EXTRAIT DU DOCUMENT =>
★ ★ ★
La maladie de Verneuil est en effet habituellement confondue avec de simples poils incarnés, une furonculose ou de l’acné sévère.
Il n’existe aujourd’hui aucun traitement curatif ou réellement efficace pour éviter l’apparition récurrente des boutons et furoncles, seulement des traitements symptomatiques.
Actuellement, La maladie de Verneuil, terriblement invalidante, est peu connue des professionnels de santé. Elle est aussi non reconnue par les organismes spécialisés dans le handicap.
La fréquence de la maladie de Verneuil dans la population est mal connue, on estime qu’elle atteint entre 1 et 4 % de la population (environ 1 cas pour 300 habitants).
Elle apparaît généralement après la puberté, entre 20 et 30 ans, avec une prédominance féminine de trois femmes pour un homme atteint.
★ ★ ★
DONNÉES FOURNIES =>
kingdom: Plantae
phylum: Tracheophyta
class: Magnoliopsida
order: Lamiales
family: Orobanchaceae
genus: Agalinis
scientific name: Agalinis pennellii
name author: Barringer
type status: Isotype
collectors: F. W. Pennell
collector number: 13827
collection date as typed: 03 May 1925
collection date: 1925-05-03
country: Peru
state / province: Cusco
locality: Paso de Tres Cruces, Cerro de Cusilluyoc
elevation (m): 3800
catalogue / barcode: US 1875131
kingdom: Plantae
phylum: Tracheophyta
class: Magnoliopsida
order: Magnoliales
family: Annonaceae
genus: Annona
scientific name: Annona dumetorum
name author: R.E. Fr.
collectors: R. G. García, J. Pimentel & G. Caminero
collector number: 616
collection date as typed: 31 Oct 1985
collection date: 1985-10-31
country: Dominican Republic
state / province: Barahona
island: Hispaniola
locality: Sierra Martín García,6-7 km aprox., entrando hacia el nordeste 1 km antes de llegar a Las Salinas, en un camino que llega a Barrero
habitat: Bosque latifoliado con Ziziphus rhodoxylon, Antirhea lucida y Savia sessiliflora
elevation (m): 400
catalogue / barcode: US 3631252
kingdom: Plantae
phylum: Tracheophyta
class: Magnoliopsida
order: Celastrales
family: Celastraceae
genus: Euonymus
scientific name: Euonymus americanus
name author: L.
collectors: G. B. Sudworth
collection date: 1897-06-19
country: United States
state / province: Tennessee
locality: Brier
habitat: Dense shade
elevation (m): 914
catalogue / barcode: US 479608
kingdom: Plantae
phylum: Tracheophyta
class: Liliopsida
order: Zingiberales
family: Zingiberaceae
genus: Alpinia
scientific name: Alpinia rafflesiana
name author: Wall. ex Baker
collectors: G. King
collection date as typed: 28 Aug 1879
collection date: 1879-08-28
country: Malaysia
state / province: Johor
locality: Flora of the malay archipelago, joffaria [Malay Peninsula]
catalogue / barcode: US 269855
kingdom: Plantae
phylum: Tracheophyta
★ ★ ★
CONSIGNE 1 =>
Recopiez fidèlement le passage du texte sur la maladie de Verneuil, depuis « La maladie de Verneuil est » jusqu'à « pour 300 habitants). » inclus.
CONSIGNE 2 =>
Reprenez le texte sur la maladie de Verneuil et prolongez-le à partir de sa dernière phrase.

ESPACE RÉPONSE 1 =>
La maladie de Verneuil est en effet habituellement confondue avec de simples poils incarnés, une furonculose ou de l’acné sévère.
Il n’existe aujourd’hui aucun traitement curatif ou réellement efficace pour éviter l’apparition récurrente des boutons et furoncles, seulement des traitements symptomatiques.
Actuellement, La maladie de Verneuil, terriblement invalidante, est peu connue des professionnels de santé. Elle est aussi non reconnue par les organismes spécialisés dans le handicap.
La fréquence de la maladie de Verneuil dans la population est mal connue, on estime qu’elle atteint entre 1 et 4 % de la population (environ 1 cas pour 300 habitants).

ESPACE RÉPONSE 2 =>
La maladie de Verneuil commence par l’apparition d’un nodule (grosseur anormale) ferme, souvent violacé et peu douloureux au niveau des glandes apocrines.
Ce nodule peut disparaître spontanément, ou persister et évoluer vers une infection avec suppuration avec la formation d’un abcès douloureux pouvant se rompre, pour laisser place à un ou plusieurs orifices suppurants.
Il peut également cicatriser “en pattes de crabes”, c’est-à-dire des cicatrices prenant un aspect rétractile caractéristique.
Les zones les plus fréquemment touchées sont :
• Les aisselles (26% des cas).
• La région ano-périnéale (20% des cas), avec des localisations principalement au niveau des plis de l’aine, du plis interfessier, du scrotum ou du pubis.
• La région rétroauriculaire (l’arrière des oreilles) dans 6% des cas.
• Les mamelons (4% des cas).
Chez la femme, les aisselles sont le plus habituellement touchées alors que chez l’homme, c’est la zone ano-périnéale.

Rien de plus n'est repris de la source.